Racial profiling and its euphemisms

The issue of racial profiling came up in last night’s debate, so let’s take a moment to refresh memories on why this is misguided.

SANTORUM: [O]f course, Abraham Lincoln ran right over civil rights. Why? Because we had a present domestic threat. In the previous wars that we’ve had, we haven’t had this type of threat that we have here in the homeland. And we have to deal with it differently. […]

BLITZER: So just to be precise, is it ethnic profiling, religious profiling? Who would be profiled?

SANTORUM: Well, the folks who are most likely to be committing these crimes. If you look at — I mean, obviously, it was — obviously, Muslims would be — would be someone you’d look at, absolutely. Those are the folks who are — the radical Muslims are the people that are committing these crimes, as we’ve — by and large, as well as younger males. I mean, these are things that — not exclusively — but these are things that you profile to — to find your best — the most likely candidate.
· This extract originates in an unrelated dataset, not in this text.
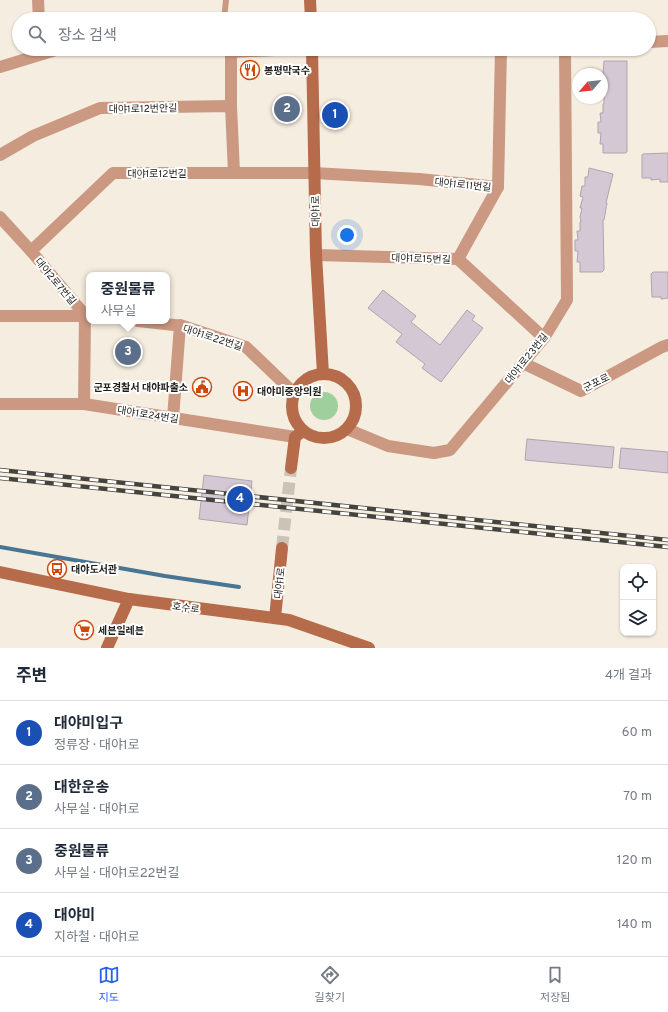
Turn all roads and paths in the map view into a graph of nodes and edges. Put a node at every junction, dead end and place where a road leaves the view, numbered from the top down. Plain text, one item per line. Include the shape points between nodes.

Herman Cain argued along the same lines, calling for “targeted identification.”

CAIN: We can do — we can do — targeted identification. If you take a look at the people who are trying to kill us, it would be easy to figure out exactly what that identification profile looks like.

This argument hasn’t come up in a while, and in case anyone’s forgotten, the line espoused by Santorum and Cain is nonsense.

Indeed, Ron Paul, to his credit, got this just right: “That’s digging a hole for ourselves. What if they look like Timothy McVeigh?”

Right. It’s not at all “easy” to know what a terrorist “looks like.” Some may conclude that anyone with skin darker than a manila envelope should be considered possibly dangerous — and I have no idea how Santorum would recommend telling the difference between Muslim and non-Muslim airline travelers — but using bigotry as the basis for a security policy is not only offensive, it doesn’t work, either.

As Adam Serwer explained a while back, “[R]acial profiling isn’t any more effective than random screening. So rather than making anyone safer, you’re just alienating the communities a former CIA analyst and chief of intelligence analysis for the Department of Homeland Security under the Bush administration has said are themselves ‘the only way’ to really counter domestic radicalization.”